Wednesday, July 4, 2012

Inmate Bakers Hall of Fame (Class of 2012)

Today is the 4th of July, the biggest patriotic holiday in my country.

I am grateful (as most of us are) for the sacrifices so many people have made to make the United States a wonderful place to live.

But as many of you know, Klecko isn't a political guy, instead I think it would be safe to say that he has been more influenced by Hollywood, Music and Religion.

With that said, who better to pay tribute to on this wondful day than American Icon......


Even though the Man in Black is no longer with us, I am willing to bet that he might enjoy the following...

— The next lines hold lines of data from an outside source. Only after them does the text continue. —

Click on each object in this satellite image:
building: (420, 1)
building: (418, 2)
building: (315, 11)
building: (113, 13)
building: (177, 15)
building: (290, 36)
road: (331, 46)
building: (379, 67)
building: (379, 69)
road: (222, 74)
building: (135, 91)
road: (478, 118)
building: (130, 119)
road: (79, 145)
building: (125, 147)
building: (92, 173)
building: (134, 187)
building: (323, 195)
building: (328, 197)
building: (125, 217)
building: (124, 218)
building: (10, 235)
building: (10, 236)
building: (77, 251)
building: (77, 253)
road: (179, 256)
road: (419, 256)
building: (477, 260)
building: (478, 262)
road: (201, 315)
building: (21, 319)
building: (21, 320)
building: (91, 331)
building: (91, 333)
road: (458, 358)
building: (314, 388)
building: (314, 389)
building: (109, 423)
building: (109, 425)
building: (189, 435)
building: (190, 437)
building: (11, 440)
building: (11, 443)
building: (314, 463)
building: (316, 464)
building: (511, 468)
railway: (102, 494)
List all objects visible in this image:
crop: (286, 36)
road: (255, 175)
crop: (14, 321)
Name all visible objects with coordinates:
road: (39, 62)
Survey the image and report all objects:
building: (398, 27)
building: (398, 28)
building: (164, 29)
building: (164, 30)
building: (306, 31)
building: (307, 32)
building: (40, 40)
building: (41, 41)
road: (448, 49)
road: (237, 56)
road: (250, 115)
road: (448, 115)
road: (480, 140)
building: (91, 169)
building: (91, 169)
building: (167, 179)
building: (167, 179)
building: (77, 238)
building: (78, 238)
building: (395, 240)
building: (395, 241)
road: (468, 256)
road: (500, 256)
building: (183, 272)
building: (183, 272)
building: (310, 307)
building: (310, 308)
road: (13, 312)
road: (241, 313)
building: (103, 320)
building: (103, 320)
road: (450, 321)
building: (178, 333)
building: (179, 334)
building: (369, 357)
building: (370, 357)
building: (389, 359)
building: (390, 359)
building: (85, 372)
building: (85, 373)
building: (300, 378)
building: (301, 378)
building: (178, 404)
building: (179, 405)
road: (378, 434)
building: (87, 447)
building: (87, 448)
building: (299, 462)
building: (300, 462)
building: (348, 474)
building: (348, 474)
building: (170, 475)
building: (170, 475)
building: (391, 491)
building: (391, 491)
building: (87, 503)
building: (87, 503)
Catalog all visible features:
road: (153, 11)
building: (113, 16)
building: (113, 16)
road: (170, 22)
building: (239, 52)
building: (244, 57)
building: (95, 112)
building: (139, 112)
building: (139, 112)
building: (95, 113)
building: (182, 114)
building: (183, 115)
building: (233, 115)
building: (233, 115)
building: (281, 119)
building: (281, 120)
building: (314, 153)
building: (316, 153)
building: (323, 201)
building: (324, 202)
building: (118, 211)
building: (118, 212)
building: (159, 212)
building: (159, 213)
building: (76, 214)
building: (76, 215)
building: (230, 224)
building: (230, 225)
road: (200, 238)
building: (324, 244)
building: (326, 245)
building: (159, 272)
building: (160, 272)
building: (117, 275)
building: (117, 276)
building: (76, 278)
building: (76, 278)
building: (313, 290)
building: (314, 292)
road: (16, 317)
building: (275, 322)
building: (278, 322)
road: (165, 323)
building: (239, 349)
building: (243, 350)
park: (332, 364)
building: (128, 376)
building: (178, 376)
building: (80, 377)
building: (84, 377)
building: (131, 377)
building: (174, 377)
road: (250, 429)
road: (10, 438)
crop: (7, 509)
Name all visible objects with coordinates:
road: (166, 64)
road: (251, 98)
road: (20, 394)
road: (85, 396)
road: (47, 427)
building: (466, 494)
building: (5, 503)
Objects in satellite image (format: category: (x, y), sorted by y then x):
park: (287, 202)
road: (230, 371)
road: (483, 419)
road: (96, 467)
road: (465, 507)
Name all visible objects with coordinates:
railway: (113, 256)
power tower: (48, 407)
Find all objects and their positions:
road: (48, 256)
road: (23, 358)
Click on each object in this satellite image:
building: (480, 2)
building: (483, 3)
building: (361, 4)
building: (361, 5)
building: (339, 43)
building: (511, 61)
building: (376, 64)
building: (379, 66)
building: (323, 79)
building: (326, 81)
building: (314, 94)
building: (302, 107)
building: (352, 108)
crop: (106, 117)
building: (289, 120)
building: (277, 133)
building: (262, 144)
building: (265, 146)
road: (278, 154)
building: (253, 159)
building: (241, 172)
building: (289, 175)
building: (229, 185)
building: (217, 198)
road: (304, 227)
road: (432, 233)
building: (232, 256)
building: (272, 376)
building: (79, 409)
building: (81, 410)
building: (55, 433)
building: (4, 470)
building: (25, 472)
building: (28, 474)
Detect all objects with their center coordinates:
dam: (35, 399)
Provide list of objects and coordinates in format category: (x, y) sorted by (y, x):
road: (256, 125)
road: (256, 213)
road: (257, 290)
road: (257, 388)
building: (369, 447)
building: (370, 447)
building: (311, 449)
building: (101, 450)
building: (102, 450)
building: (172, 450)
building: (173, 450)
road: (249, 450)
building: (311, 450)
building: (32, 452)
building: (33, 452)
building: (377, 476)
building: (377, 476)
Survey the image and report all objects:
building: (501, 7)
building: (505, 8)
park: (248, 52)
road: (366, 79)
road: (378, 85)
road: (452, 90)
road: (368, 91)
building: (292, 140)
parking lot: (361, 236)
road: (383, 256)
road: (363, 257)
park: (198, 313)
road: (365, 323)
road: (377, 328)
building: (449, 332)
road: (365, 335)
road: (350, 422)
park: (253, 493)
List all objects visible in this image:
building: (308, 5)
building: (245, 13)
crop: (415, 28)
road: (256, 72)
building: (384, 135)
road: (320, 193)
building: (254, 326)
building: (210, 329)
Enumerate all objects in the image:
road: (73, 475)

Inmate Bakers Hall of Fame - Class of 2012

What many people don't realize is that for decades, Americans were nourished by a countries bake staff that was usually trained in one of two systems....

The United States Military, or Prision System Bakeries.

Even when I got into the show in the late 70's, the goverment had only shut down it's baking program within a couple of years, otherwise you can bet Klecko would have taken his training with a rifle strapped to his back.

Anyways, when you place patriots and prisoners into a Yahtzee cup and shake them onto the table, it's pretty difficult to tell which is which.

Most bakers have both strains in their make up.......

So Johnny as I digress, let me say on behalf of the American Bakers Hall of Fame, I am proud to extend the honor of H.O.F. Baker to the ghost of Alvin "Creepy" Karpis.

(The Following was taken from a San Francisco Blog Site..........

Alvin "Creepy" Karpis
Born Alvin Karpawicz on August 10, 1907, Alvin "Creepy" Karpis spent more time on Alcatraz than any other inmate – over 26 years. His flamboyant robbery style incurred the wrath of FBI Director, J. Edgar Hoover, who despised Karpis so much that he arrested him himself. He was the fourth and last man to become Public Enemy Number One in 1934.

Karpis's life of crime seemed to begin after a doctor told him to take an extended vacation because he had a leakage of the heart. Alvin then went to live with his sister, Mrs. Bert Grooms, in Topeka, Kansas and it was there that he began an active criminal career, which eventually lead him to Ma Barker in Thayer, Missouri.
A burglary got him a ten-year sentence at the State Industrial Reformatory at Hutchinson, Kansas in 1924. Karpis escaped, sought refuge at his parents' home in Chicago, and was protected by their silence until he moved on to Kansas City, Missouri, where he stole a car and was sent back to the Reformatory as punishment for escaping. In May 1930, he was transferred to Kansas State Penitentiary at Lansing, Kansas, where he made the acquaintance of Fred Barker. When Karpis was released in 1931, he and Barker met up in Tulsa, Oklahoma and began a long career of bank robbery, theft, and murder. Over time, he became part of the infamous Ma Barker gang, killing law enforcement officials as well as law-abiding citizens who got in his way.
Even after the Barkers were apprehended in 1935, Karpis eluded capture for another 15 months, eventually taken into custody in New Orleans in May 1936. He was 28 years old. Three months later, Karpis found himself the newest resident of Alcatraz island. He arrived just after the prison opened and left just before closed in 1962.
His time on The Rock was spent mostly in the prison bakery – when he wasn't fighting with other inmates, participating in strikes, or creating disturbances. By all accounts, he was an excellent baker (he'd worked in bakeries a bit before he opted for crime as a career). He was transferred to McNeil Island in April 1962, where he spent another seven years. While at McNeil, he taught a young inmate named Charlie Manson how to play guitar.
In 1969, the federal prison system released him and deported him to his native Canada, where he spent the next ten years writing a book about his experience on Alcatraz. Karpis committed suicide shortly after he moved to Spain in 1979 so he never saw the publication of his book in 1980.


So Happy Birthday America, and Johnny, just because your gone doesn't mean you are forgotten. I have talked to the Saints of Warsaw, so when you get this message....I'm expecting you to pass it along to Creepy, and maybe you can buy his a beer.